**WHAT THIS TASK INVOLVES:** Each line of the data has to be written out again exactly as shown.

[Data extracted from a collection]
---*---

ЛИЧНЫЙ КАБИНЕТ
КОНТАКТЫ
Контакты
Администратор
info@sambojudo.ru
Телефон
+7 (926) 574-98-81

---*---

**SOLUTION FOR THIS TASK:**
ЛИЧНЫЙ КАБИНЕТ
КОНТАКТЫ
Контакты
Администратор
info@sambojudo.ru
Телефон
+7 (926) 574-98-81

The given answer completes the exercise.